_Records for the exercise_
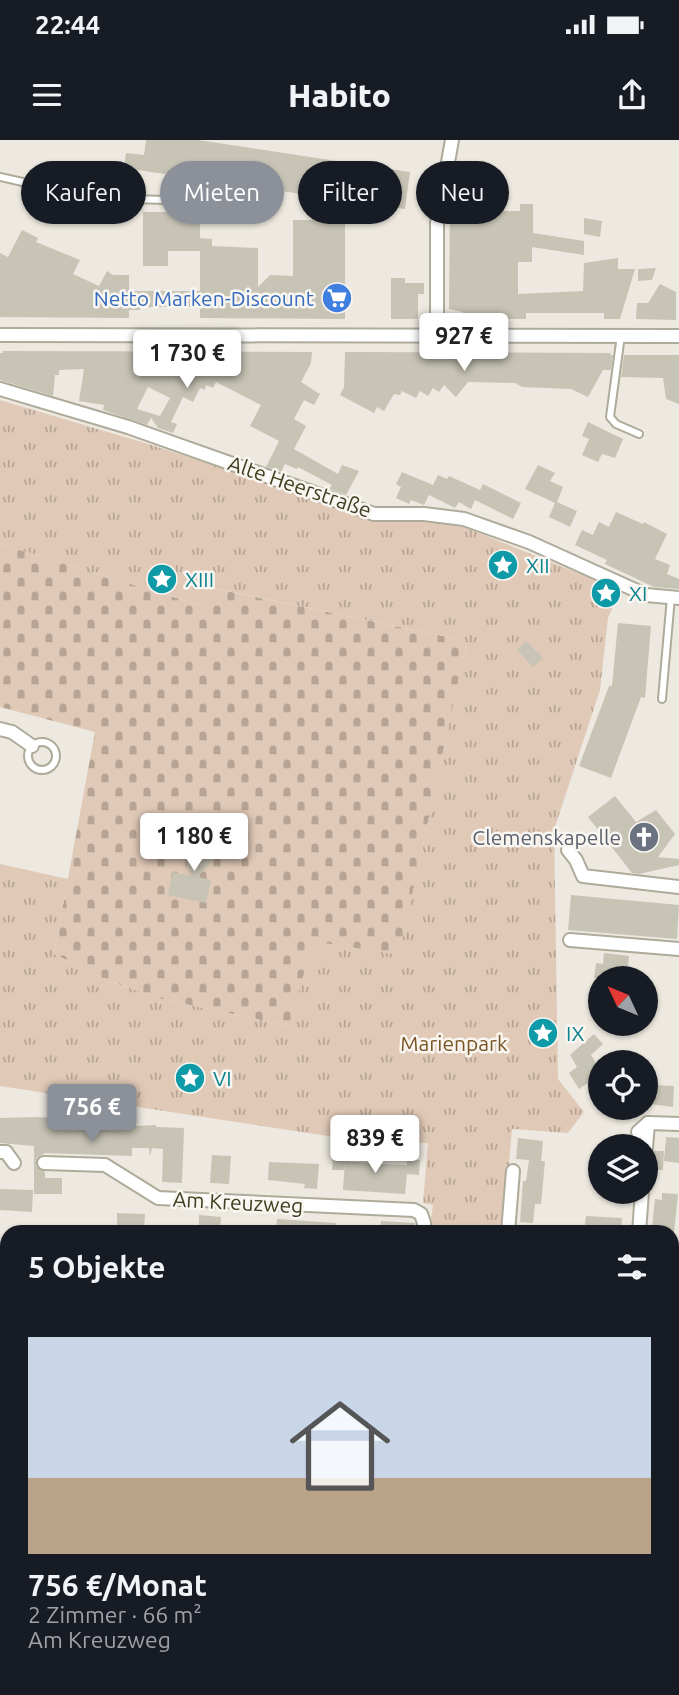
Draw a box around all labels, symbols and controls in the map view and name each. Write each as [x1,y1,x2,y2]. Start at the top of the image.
text: 22:44 [35,10,100,39]
icon: menu [28,76,66,114]
icon: share [613,76,651,114]
text: Habito [288,77,391,113]
chip: Kaufen [21,161,146,224]
chip: Mieten [160,161,284,224]
chip: Filter [298,161,402,224]
chip: Neu [416,161,509,224]
supermarket icon: Netto Marken-Discount [320,281,354,315]
place label: Netto Marken-Discount [94,286,314,310]
pin: 927 € [415,314,513,373]
text: 927 € [435,323,493,348]
pin: 1 730 € [122,330,252,390]
text: 1 730 € [149,340,225,365]
street label: Alte Heerstraße [225,450,375,522]
place icon: XII [486,548,520,582]
place label: XII [526,553,550,577]
place icon: XIII [145,562,179,596]
place label: XIII [185,567,214,591]
place icon: XI [589,576,623,610]
place label: XI [629,581,647,605]
pin: 1 180 € [129,814,259,873]
church icon: Clemenskapelle [627,820,661,854]
text: 1 180 € [156,823,232,848]
place label: Clemenskapelle [472,825,621,849]
north arrow [588,966,658,1036]
map controls [588,966,658,1204]
place icon: IX [526,1016,560,1050]
place label: IX [566,1021,584,1045]
park label: Marienpark [400,1031,508,1055]
button: locate [588,1050,658,1120]
place icon: VI [173,1061,207,1095]
place label: VI [213,1066,232,1090]
pin: 756 € [43,1084,141,1144]
text: 756 € [63,1094,121,1119]
pin: 839 € [326,1116,424,1175]
text: 839 € [346,1125,404,1150]
button: layers [588,1134,658,1204]
street label: Am Kreuzweg [172,1187,304,1217]
icon: filters [613,1248,651,1286]
text: 5 Objekte [28,1250,166,1284]
icon: home [277,1383,403,1509]
text: 756 €/Monat [28,1568,207,1602]
text: 2 Zimmer · 66 m² [28,1602,202,1627]
text: Am Kreuzweg [28,1627,171,1652]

_What needs to be done_
Copy every record exactly, dropping the images.

_Answer to the problem_
Draw a box around all labels, symbols and controls in the map view and name each. Write each as [x1,y1,x2,y2]. Start at the top of the image.
text: 22:44 [35,10,100,39]
icon: menu [28,76,66,114]
icon: share [613,76,651,114]
text: Habito [288,77,391,113]
chip: Kaufen [21,161,146,224]
chip: Mieten [160,161,284,224]
chip: Filter [298,161,402,224]
chip: Neu [416,161,509,224]
supermarket icon: Netto Marken-Discount [320,281,354,315]
place label: Netto Marken-Discount [94,286,314,310]
pin: 927 € [415,314,513,373]
text: 927 € [435,323,493,348]
pin: 1 730 € [122,330,252,390]
text: 1 730 € [149,340,225,365]
street label: Alte Heerstraße [225,450,375,522]
place icon: XII [486,548,520,582]
place label: XII [526,553,550,577]
place icon: XIII [145,562,179,596]
place label: XIII [185,567,214,591]
place icon: XI [589,576,623,610]
place label: XI [629,581,647,605]
pin: 1 180 € [129,814,259,873]
church icon: Clemenskapelle [627,820,661,854]
text: 1 180 € [156,823,232,848]
place label: Clemenskapelle [472,825,621,849]
north arrow [588,966,658,1036]
map controls [588,966,658,1204]
place icon: IX [526,1016,560,1050]
place label: IX [566,1021,584,1045]
park label: Marienpark [400,1031,508,1055]
button: locate [588,1050,658,1120]
place icon: VI [173,1061,207,1095]
place label: VI [213,1066,232,1090]
pin: 756 € [43,1084,141,1144]
text: 756 € [63,1094,121,1119]
pin: 839 € [326,1116,424,1175]
text: 839 € [346,1125,404,1150]
button: layers [588,1134,658,1204]
street label: Am Kreuzweg [172,1187,304,1217]
icon: filters [613,1248,651,1286]
text: 5 Objekte [28,1250,166,1284]
icon: home [277,1383,403,1509]
text: 756 €/Monat [28,1568,207,1602]
text: 2 Zimmer · 66 m² [28,1602,202,1627]
text: Am Kreuzweg [28,1627,171,1652]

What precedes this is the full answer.